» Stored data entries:

□ □ □ □ □

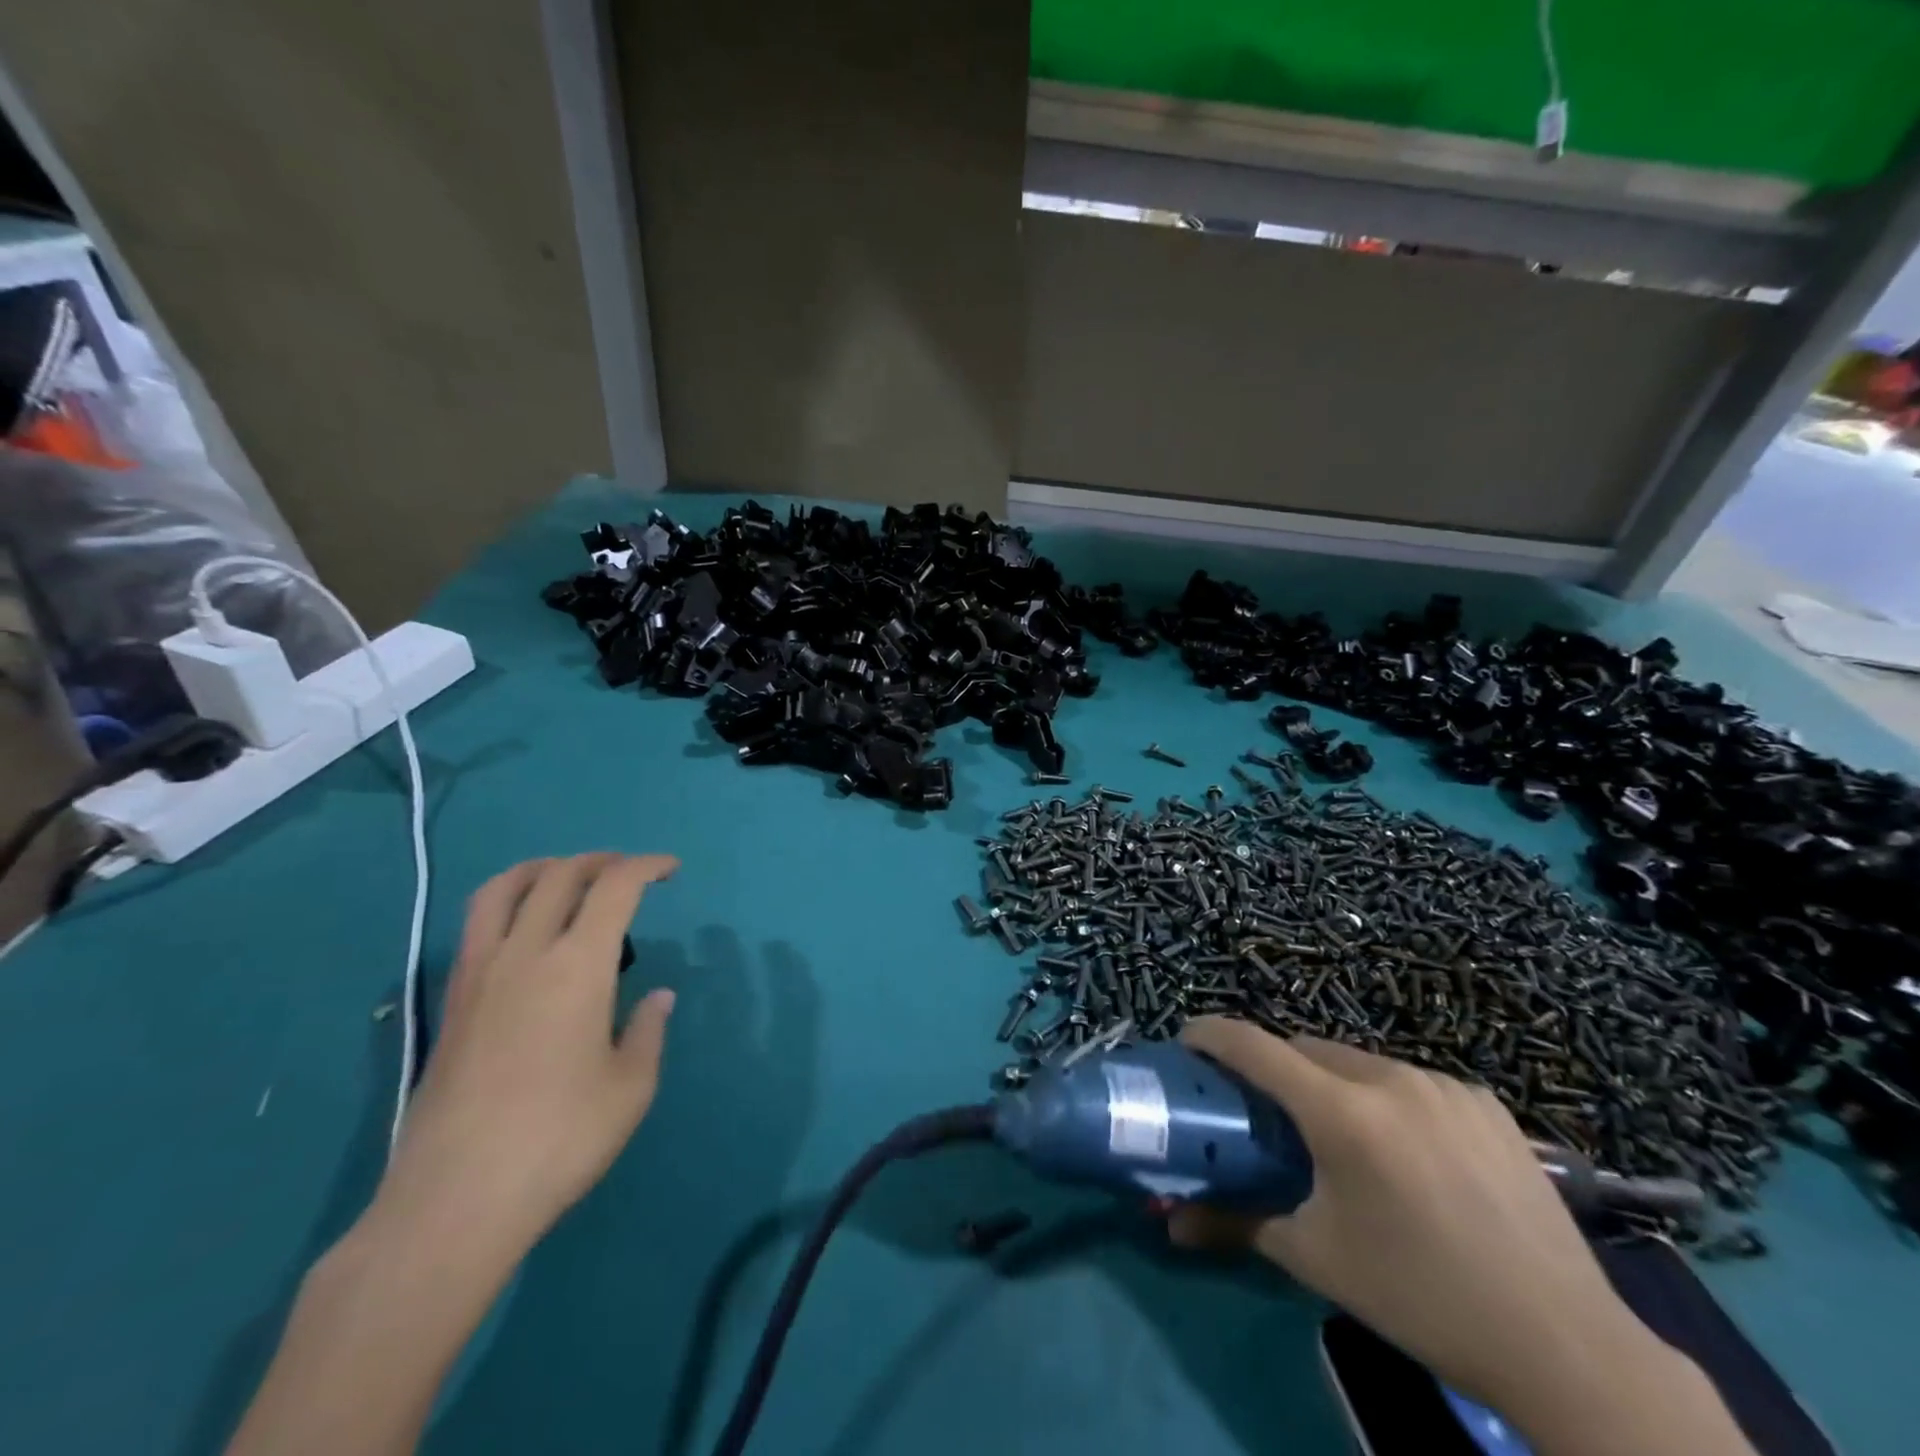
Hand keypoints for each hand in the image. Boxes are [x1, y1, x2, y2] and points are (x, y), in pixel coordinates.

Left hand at [377, 853, 680, 1258]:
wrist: (453, 1201)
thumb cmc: (559, 1139)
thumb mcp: (630, 1087)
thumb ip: (647, 1031)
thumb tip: (657, 998)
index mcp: (578, 965)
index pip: (615, 887)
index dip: (647, 866)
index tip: (671, 870)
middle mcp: (525, 953)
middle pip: (561, 875)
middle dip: (602, 861)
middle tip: (631, 874)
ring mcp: (479, 974)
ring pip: (504, 888)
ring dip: (545, 868)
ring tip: (570, 877)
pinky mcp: (452, 1001)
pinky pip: (478, 924)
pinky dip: (509, 901)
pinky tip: (527, 930)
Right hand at [1170, 1019, 1751, 1455]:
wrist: (1565, 1346)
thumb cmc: (1420, 1297)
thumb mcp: (1316, 1259)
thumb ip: (1236, 1224)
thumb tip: (1170, 1223)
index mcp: (1344, 1113)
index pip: (1255, 1046)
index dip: (1212, 1034)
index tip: (1188, 1039)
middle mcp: (1390, 1079)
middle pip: (1306, 1049)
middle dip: (1274, 1065)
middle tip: (1263, 1106)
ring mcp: (1443, 1085)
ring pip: (1359, 1061)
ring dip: (1330, 1081)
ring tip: (1336, 1133)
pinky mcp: (1485, 1101)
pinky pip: (1410, 1080)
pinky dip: (1386, 1097)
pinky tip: (1404, 1147)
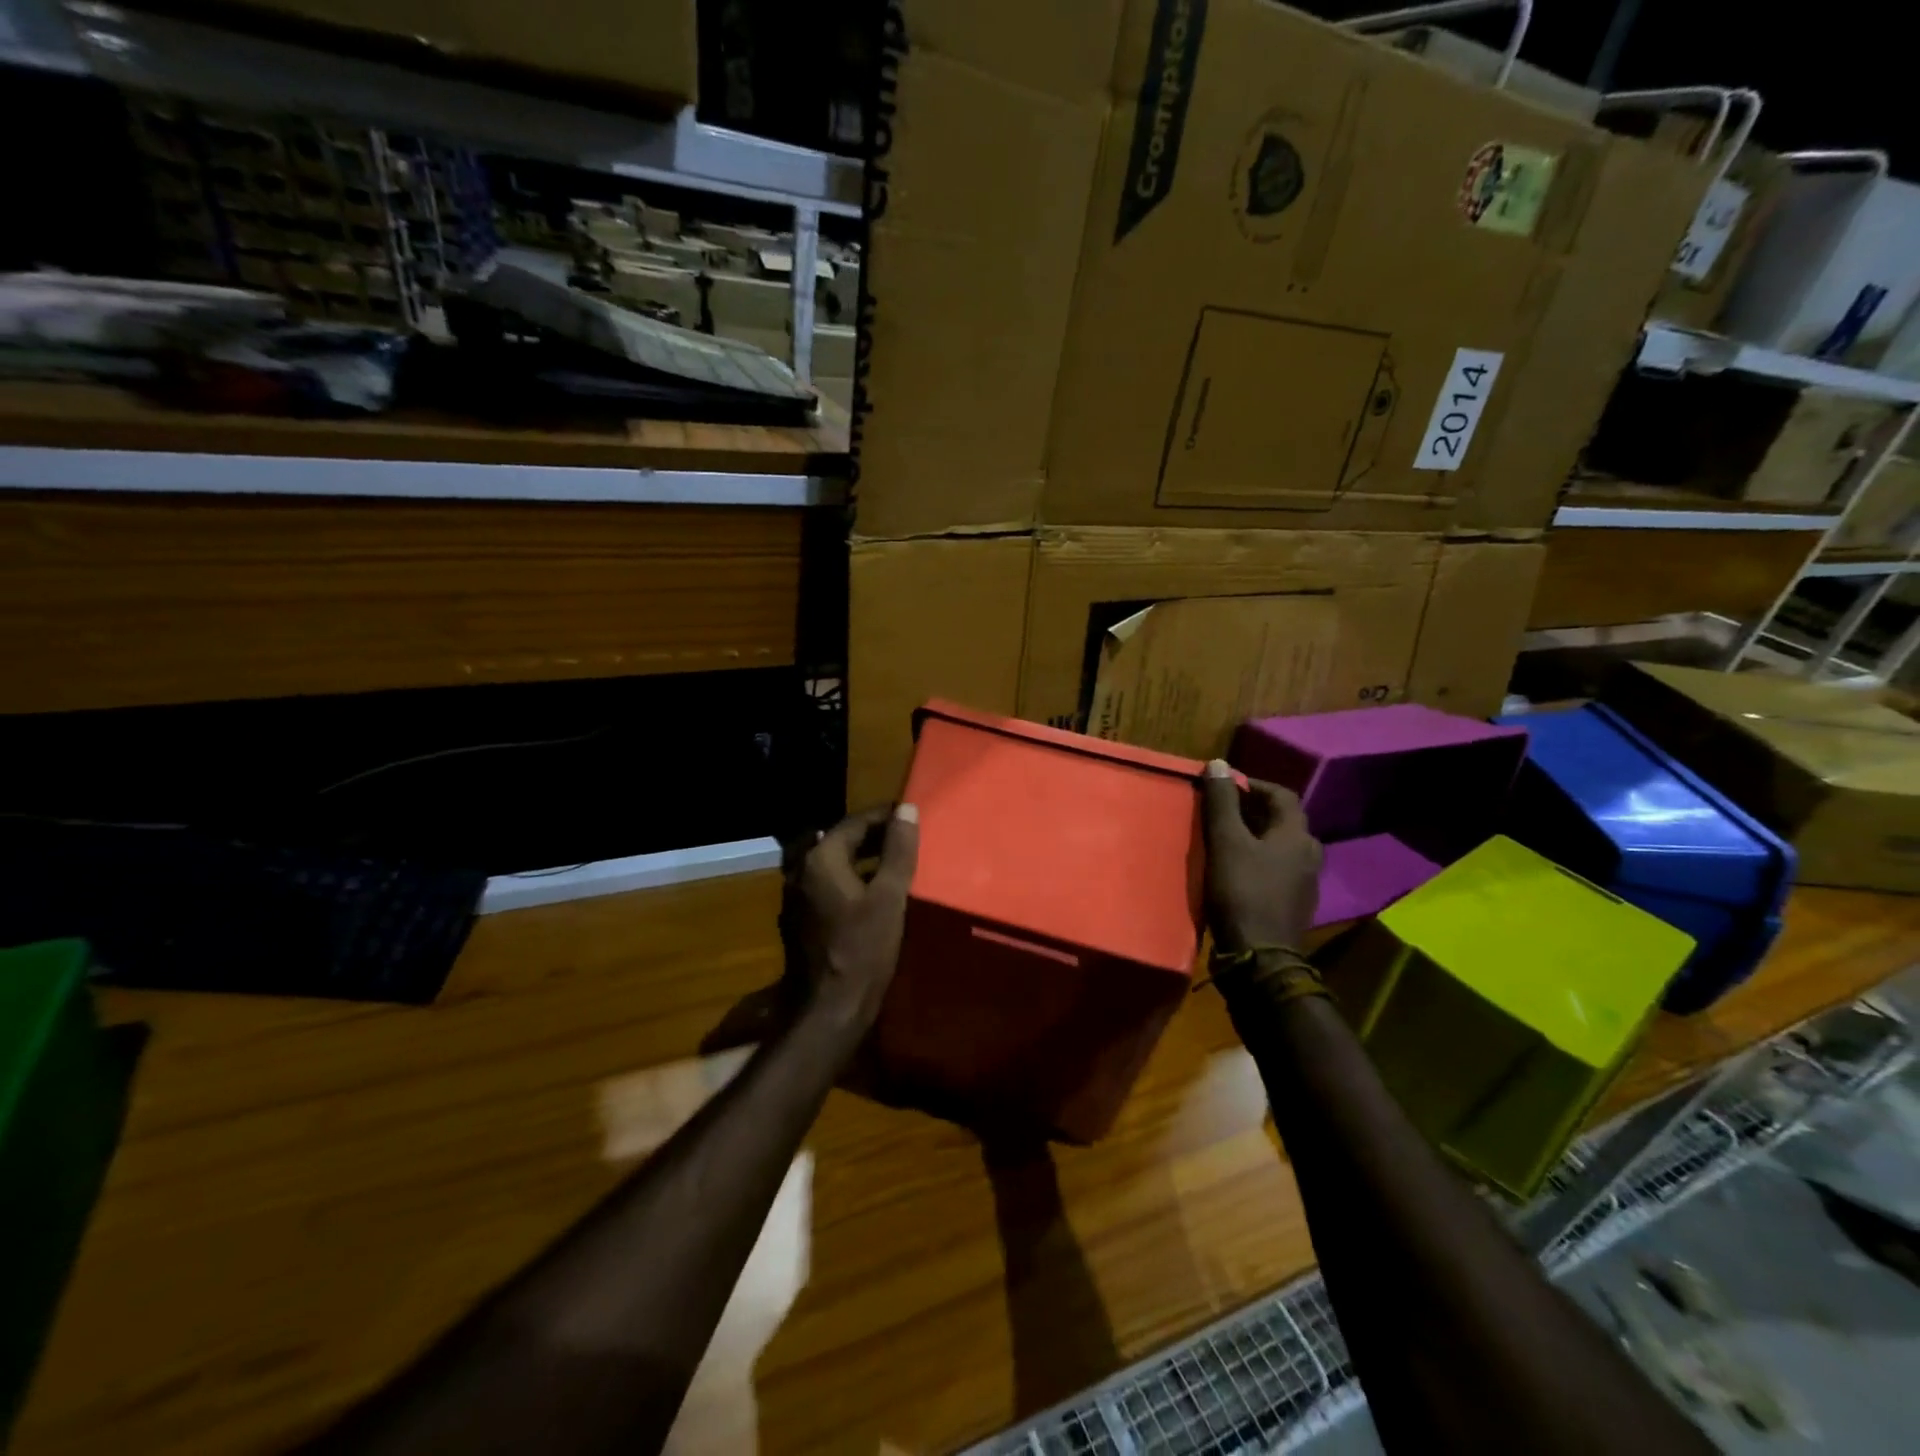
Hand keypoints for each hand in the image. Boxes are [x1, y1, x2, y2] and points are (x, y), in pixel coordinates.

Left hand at [780, 804, 919, 1034]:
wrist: (829, 1009)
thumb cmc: (863, 949)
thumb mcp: (890, 896)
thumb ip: (898, 850)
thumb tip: (906, 809)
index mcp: (819, 859)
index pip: (854, 822)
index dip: (884, 817)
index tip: (910, 816)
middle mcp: (799, 871)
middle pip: (838, 841)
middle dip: (872, 836)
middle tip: (905, 838)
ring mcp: (794, 897)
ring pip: (831, 864)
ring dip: (859, 858)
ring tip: (893, 862)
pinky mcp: (798, 920)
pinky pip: (826, 886)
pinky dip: (848, 880)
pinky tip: (870, 892)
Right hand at [1201, 761, 1321, 953]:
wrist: (1260, 957)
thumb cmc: (1242, 893)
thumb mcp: (1226, 842)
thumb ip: (1222, 802)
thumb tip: (1218, 763)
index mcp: (1297, 835)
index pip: (1281, 795)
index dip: (1253, 785)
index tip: (1223, 786)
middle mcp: (1309, 855)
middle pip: (1283, 820)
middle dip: (1252, 810)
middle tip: (1220, 810)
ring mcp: (1304, 883)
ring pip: (1280, 847)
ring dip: (1255, 837)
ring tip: (1223, 838)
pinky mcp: (1293, 905)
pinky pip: (1277, 870)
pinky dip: (1258, 861)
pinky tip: (1235, 870)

□ □ □ □ □

» Task directions: Quote the records above in full, dropping each picture.

» Written solution:
Hand keypoints for each hand in the image. Boxes are [x1, y1, x2, y2] and points are (x, y), in pixel coordinates.

Left hand at [377, 853, 680, 1258]:
wrist: (453, 1201)
thumb cmc: (559, 1139)
thumb mcp: (630, 1087)
thumb ip: (647, 1031)
thumb tip: (657, 998)
index mcp: (578, 965)
index pip: (615, 887)
index dip: (647, 866)
index tip: (671, 870)
middle mcp: (525, 953)
middle pip: (561, 875)
middle dip: (602, 861)
middle tip: (631, 874)
ring mcp: (479, 974)
ring pip: (504, 888)
ring dip: (545, 868)
ring tip: (570, 877)
pinky mcp: (452, 1001)
pinky pip: (478, 924)
pinky dip: (509, 901)
pinky tip: (527, 930)
Right hand at [1170, 1019, 1751, 1455]:
wrist: (1565, 1346)
thumb cmc: (1420, 1297)
thumb mcp: (1316, 1259)
thumb ip: (1236, 1224)
thumb tip: (1170, 1223)
index mcp: (1344, 1113)
index pip: (1255, 1046)
index dip: (1212, 1034)
index tip: (1188, 1039)
middle mcp: (1390, 1079)
middle pip: (1306, 1049)
middle dip: (1274, 1065)
middle tip: (1263, 1106)
ring mcp: (1443, 1085)
ring pip: (1359, 1061)
ring dip: (1330, 1081)
ring tip: (1336, 1133)
pinky mcp: (1485, 1101)
pinky pip: (1410, 1080)
pinky dip: (1386, 1097)
pinky tip: (1404, 1147)
Hand keypoints for each hand in the image. Boxes are [x1, y1, x2, y2] and points are (x, y), in pixel coordinates.

Left hand at [780, 804, 919, 1034]:
wrist: (829, 1009)
thumb cmc: (863, 949)
thumb mcp: (890, 896)
thumb ip: (898, 850)
thumb tip: (906, 809)
index mcp: (819, 859)
index pip: (854, 822)
index dip: (884, 817)
index tip: (910, 816)
middle mcp: (799, 871)
middle pip: (838, 841)
middle dip: (872, 836)
middle tip: (905, 838)
ring mcp: (794, 897)
ring pip: (831, 864)
ring dip: (859, 858)
ring tip: (893, 862)
pinky mcp: (798, 920)
pinky pip: (826, 886)
pinky dip: (848, 880)
pinky tip: (870, 892)
Right hand at [1201, 761, 1321, 953]:
wrist: (1260, 957)
thumb cmc: (1242, 893)
thumb mcp: (1226, 842)
thumb ip: (1222, 802)
thumb tip: (1218, 763)
index mcp: (1297, 835)
index pip: (1281, 795)
index dip: (1253, 785)
index tip: (1223, 786)
middle mcp: (1309, 855)
middle pip: (1283, 820)
middle dip: (1252, 810)
middle tip: (1220, 810)
ring mcp: (1304, 883)
ring pip: (1280, 847)
ring dip: (1255, 837)
ring tip: (1223, 838)
pinky mcp: (1293, 905)
pinky pip: (1277, 870)
pinky dip: (1258, 861)
pinky tip: (1235, 870)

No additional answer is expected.